→ **What to work on**:
a - Render this sentence from the Gros Morne peridotite page into French: "This area lies within Gros Morne National Park, and is a UNESCO-designated World Heritage Site."
b - Carry the Gros Morne peridotite page forward from its last sentence.

Start of Excerpted passage

Peridotite of the Gros Morne area, western Newfoundland

--- mantle rock in root of an ophiolite complex

[419 kb]

Figure 1. View of the serpentine barrens of the Tablelands. This area lies within Gros Morne National Park, and is a UNESCO-designated World Heritage Site. Here is a view up Winterhouse Brook, near the end of an easy 4-km, there-and-back trail walk through the unusual scenery, part of the Humber zone of the Appalachian geological belt. Rocks of the Humber zone underlie most of the western coastal area of Newfoundland (see beautiful field guide by Hild, 2016, pp.24-27 and [Tablelands] 74-77).

End of Excerpted passage
Start of Provided data

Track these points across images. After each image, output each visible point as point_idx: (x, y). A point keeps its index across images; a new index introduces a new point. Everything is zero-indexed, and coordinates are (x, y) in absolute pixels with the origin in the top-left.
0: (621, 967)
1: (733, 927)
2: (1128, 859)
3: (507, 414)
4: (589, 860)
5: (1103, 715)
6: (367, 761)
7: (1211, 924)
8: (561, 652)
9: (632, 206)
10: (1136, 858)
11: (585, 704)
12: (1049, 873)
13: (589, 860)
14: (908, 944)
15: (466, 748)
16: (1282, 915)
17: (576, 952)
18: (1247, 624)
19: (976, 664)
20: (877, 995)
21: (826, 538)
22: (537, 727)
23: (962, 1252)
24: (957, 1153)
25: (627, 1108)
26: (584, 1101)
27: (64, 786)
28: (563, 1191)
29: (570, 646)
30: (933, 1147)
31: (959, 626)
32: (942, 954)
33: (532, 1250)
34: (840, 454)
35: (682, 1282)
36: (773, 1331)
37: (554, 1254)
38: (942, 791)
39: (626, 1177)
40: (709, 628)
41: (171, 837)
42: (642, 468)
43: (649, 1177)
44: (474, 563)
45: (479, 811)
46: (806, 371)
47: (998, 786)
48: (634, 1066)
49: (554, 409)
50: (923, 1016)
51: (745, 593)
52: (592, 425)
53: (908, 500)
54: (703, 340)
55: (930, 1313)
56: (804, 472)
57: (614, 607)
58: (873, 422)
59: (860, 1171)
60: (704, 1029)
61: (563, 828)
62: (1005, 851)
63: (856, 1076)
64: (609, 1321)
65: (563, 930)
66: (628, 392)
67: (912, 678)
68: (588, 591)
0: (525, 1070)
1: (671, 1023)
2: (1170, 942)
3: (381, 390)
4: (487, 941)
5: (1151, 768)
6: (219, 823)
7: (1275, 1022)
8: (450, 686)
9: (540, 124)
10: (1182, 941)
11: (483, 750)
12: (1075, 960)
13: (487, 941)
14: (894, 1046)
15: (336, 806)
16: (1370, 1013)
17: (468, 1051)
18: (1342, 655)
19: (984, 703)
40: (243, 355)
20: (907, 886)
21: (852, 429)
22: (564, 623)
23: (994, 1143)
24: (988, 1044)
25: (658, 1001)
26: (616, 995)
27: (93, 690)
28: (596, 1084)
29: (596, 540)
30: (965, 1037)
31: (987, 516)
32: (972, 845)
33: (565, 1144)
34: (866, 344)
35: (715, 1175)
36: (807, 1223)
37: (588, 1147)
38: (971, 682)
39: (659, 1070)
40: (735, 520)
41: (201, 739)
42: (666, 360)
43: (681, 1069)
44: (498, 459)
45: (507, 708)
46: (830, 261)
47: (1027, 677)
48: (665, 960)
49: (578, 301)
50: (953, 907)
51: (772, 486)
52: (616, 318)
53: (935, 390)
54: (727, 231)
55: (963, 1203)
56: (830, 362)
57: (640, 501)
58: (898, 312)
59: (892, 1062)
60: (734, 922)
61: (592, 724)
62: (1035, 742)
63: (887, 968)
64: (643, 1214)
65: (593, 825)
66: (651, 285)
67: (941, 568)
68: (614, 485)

End of Provided data

→ **Answers for this exercise**:
a - Cette zone se trouve dans le parc national du Gros-Morne et constitue un site du patrimoine mondial désigné par l'UNESCO.

b -
"Rock of the Month #210, posted for December 2018" ---

Peridotite, Mantle Rock, exposed in the ophiolite complex at Gros Morne National Park, western coast of Newfoundland, Canada:

A serpentinised peridotite underlies a strangely barren, apparently "deforested" landscape (but, see under "Ecology", below) on the west coast of Newfoundland, just south of the attractive village of Woody Point on Bonne Bay. The rock of this Tablelands area is the northernmost of four massifs that comprise the large Bay of Islands ophiolite complex, a well-preserved slice through the Earth's oceanic crust and underlying mantle (there is also another, smaller ophiolite near the northern extremity of the Great Northern Peninsula, close to St. Anthony, known as the White Hills peridotite). The Bay of Islands complex itself is the largest and best-exposed ophiolite in the Appalachian orogen. From south to north, evenly spaced about the actual Bay, are the Lewis Hills, Blow Me Down Mountain, North Arm Mountain and Table Mountain massifs. It is regarded as one of the most complete ophiolite sequences in the world, outcropping over an area of roughly 100x25 km (Malpas, 1987; Calon et al., 1988; Jenner et al., 1991; Bedard, 2014). As such, the Bay of Islands displays iron and magnesium-rich ultramafic plutonic rocks (peridotite and related rocks, such as lherzolite and harzburgite, names assigned primarily on the proportions of minerals in each sample), dykes and volcanic rocks.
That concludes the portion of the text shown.